People love telling the birth horror stories so you almost never hear the amazingly beautiful birth stories. There are a lot of them out there if you look. Birth isn’t close to being as horrible as people make it sound.
Parenting takes patience and a lot of work but when you see it work, when you see your little one succeed, learn something new or discover something new you’ll forget all the hard moments and makes it all worth it.
Post # 10
Posting to follow the thread. I’ve never really desired to have kids but now I’m married and approaching 39 so it’s now or never!
Post # 11
My daughter is the greatest joy in my life. having her was terrifying, hard, stressful but it has also been full of joy, laughter, happiness. I can still look at her and I seriously feel like I could burst into tears out of my happiness. She takes my breath away.
She is 4 now and so so smart so I feel constant pride and joy when I teach her things. She is head strong and moody but that doesn’t take away from her amazingness.
Oh and also, the actual birth was a piece of cake for me. I had preterm labor scares and horrible pain while pregnant but the birth was so easy. I was 3 days late and went into labor on my own. After I got an EPI I was so happy and could have pushed out like 6 kids. I didn’t feel a thing and actually asked them to get a mirror bc I didn’t believe she was actually coming out!
Having kids changes everything, you feel things you never thought you could. Even when she drives me nuts (like now) I could still squeeze her and never let go. It’s an amazing feeling…
Post # 12
I definately believe that having a child takes a toll on alot of marriages.
I believe it changes the intimacy part of marriage.

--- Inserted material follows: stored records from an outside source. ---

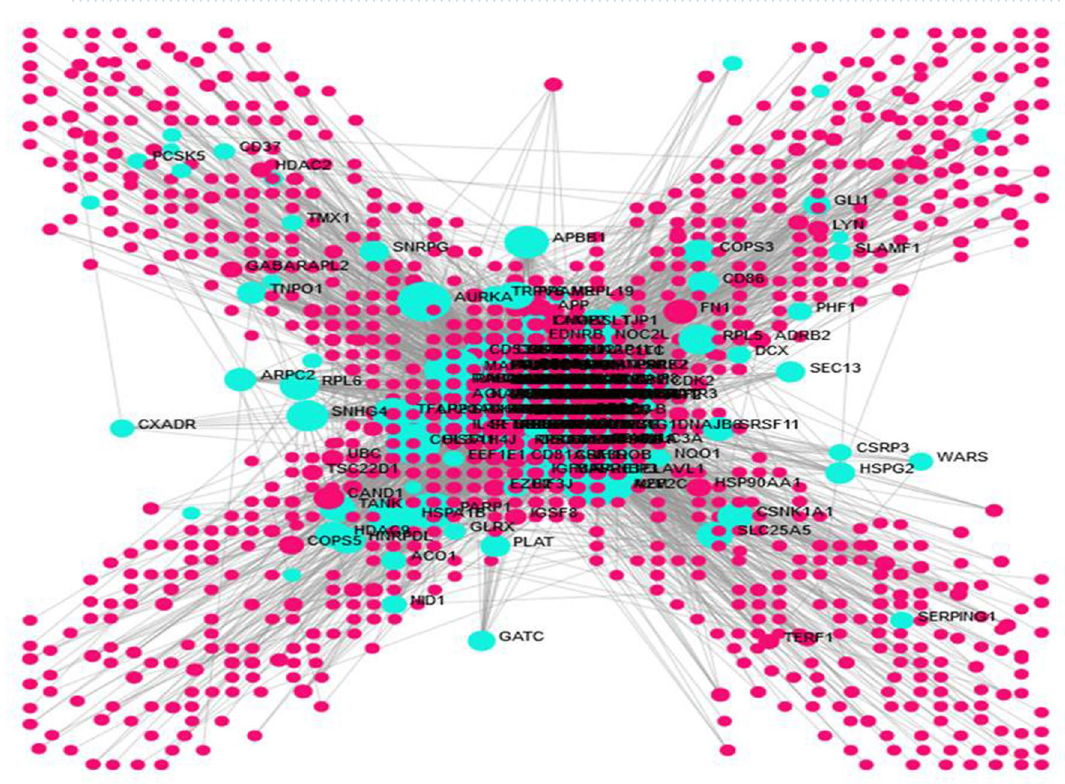
Figure 2. Tissue-specific PPI network for the differentially expressed genes. The green color represents the differentially expressed genes and the pink color spheres represent the interaction with various human immune responsive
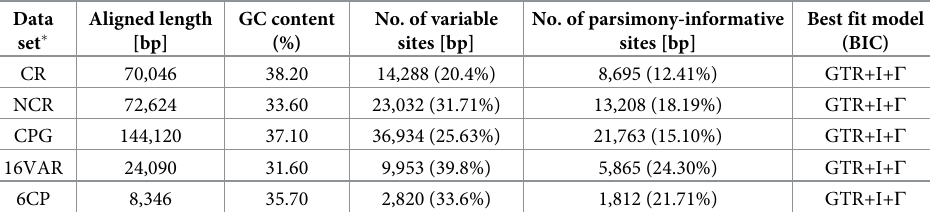
� : CPG, complete plastome sequences; CR, coding regions; NCR, non-coding regions; 16VAR: 16 hyper-variable regions; 6CP: six commonly cpDNA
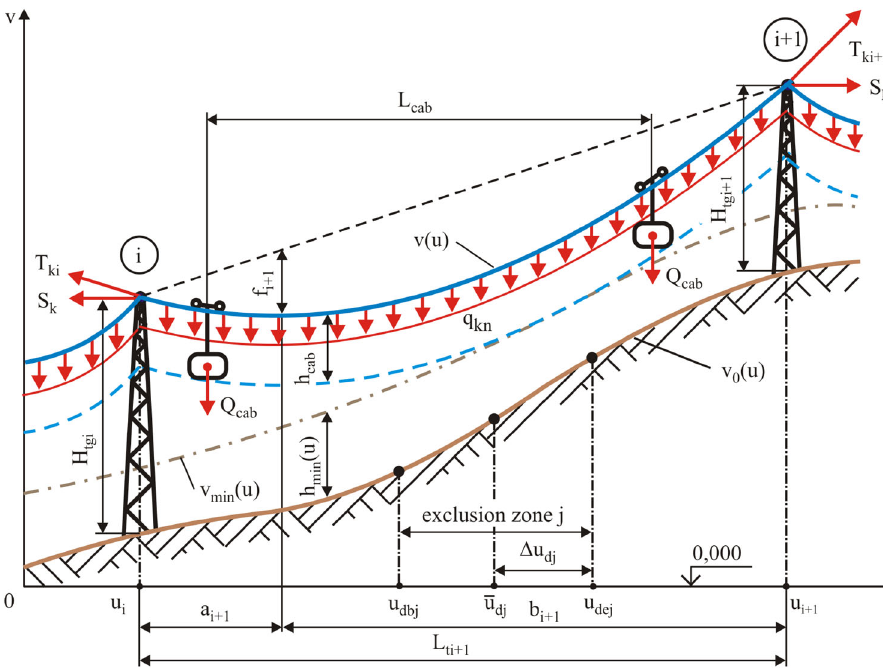
Fig. 3 The design diagram of the section of the aerial ropeway line between the neighboring intermediate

I think women more than men feel the maternal pull, even though men agree with having children I think they prefer the sexual parts of marriage to remain as vibrant and spontanous.. It does change when you have children, women may say having children deepens the love and closeness but if most men were honest they would like the early days back..just my opinion.
Post # 13
@Chrissy26: Totally off topic, but you are GORGEOUS! Just had to throw that out there! Haha
Post # 14
@Hermoine: Don’t have any positive stories about having children, sorry… I decided to remain childfree. I can list many positives regarding my decision (travel, career, quiet time, volunteer time) but you didn’t ask for those!

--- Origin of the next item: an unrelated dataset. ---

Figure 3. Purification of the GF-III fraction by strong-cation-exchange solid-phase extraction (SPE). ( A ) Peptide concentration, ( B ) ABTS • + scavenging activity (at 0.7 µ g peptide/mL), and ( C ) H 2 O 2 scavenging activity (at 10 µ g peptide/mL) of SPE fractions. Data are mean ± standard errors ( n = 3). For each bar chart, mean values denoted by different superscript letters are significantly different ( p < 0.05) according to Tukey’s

I only wanted to speak up to say that you shouldn’t talk yourself into something because society thinks you should, or all your friends are doing it, or just because you always thought you would… its very possible to have a fulfilling life without procreating. What is right for other people may not be right for you.
Good luck making your decision! 🙂
Post # 15
- Wedding: October 2011 - Bed & Breakfast
We’re married and we have a teenager. Honestly, I love being DS’s Mom. The early years were tough, but once he hit 5 or so and I had this amazing excuse to do all sorts of fun things with him, it became awesome. And now? Now I am dreading him leaving for college in a few years. I want to have another!
Edit: We do have a social life, as do all of our friends with kids. We hang out with eachother, because we all understand what it’s like to have to leave early for a little one’s total meltdown or to run late because of an explosive diaper when getting in the car or have to head home from a girls night at 9 because the kiddo will be up at 5:30am no matter how late Momma stays out the night before. We also have solid marriages filled with love, respect, and good communication. Parenthood is what you make of it.